**How to complete this task**
Wherever a line of the records contains "ease", copy that line.

**Items from a dataset**

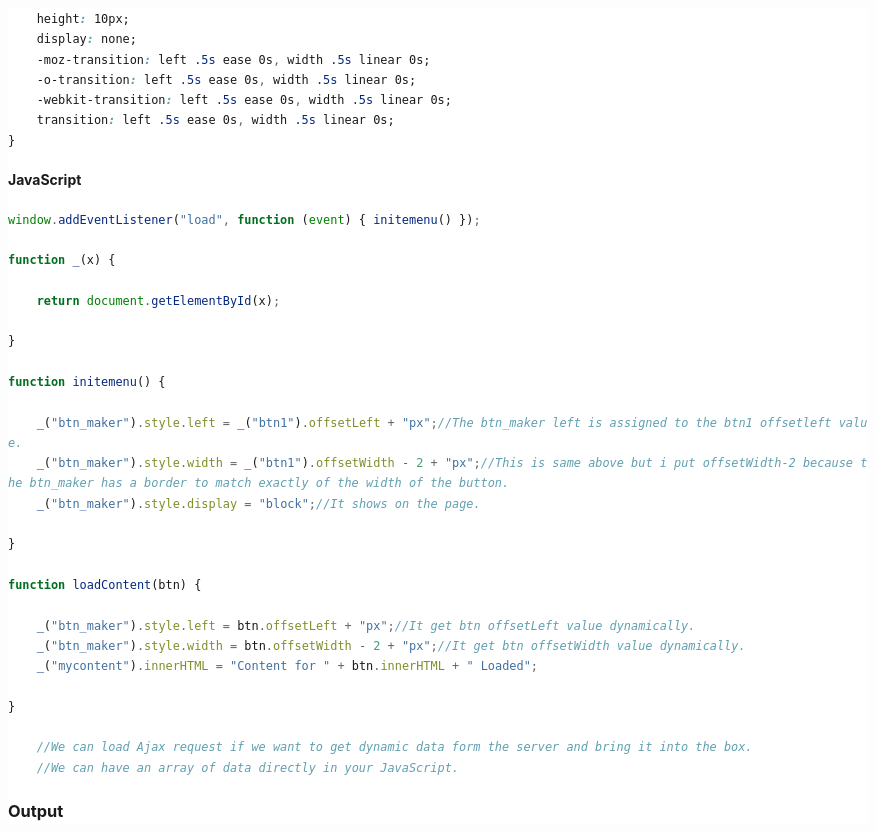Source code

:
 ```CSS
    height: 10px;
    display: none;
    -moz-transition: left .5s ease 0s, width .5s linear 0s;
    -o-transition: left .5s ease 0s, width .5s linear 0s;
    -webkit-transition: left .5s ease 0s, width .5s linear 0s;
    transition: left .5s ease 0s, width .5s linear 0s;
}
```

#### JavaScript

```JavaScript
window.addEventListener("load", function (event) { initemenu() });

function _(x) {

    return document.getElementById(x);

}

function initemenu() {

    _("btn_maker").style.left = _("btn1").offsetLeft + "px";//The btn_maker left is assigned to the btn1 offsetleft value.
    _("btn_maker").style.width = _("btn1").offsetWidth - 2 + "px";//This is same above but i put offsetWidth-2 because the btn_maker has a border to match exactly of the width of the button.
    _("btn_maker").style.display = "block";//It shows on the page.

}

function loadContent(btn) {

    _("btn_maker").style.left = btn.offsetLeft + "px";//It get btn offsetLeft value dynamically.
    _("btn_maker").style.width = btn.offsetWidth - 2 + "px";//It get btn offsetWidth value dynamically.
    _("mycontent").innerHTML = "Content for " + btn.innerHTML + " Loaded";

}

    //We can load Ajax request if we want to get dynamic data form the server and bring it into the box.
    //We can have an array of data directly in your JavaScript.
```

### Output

**Result**
    -moz-transition: left .5s ease 0s, width .5s linear 0s;
    -o-transition: left .5s ease 0s, width .5s linear 0s;
    -webkit-transition: left .5s ease 0s, width .5s linear 0s;
    transition: left .5s ease 0s, width .5s linear 0s;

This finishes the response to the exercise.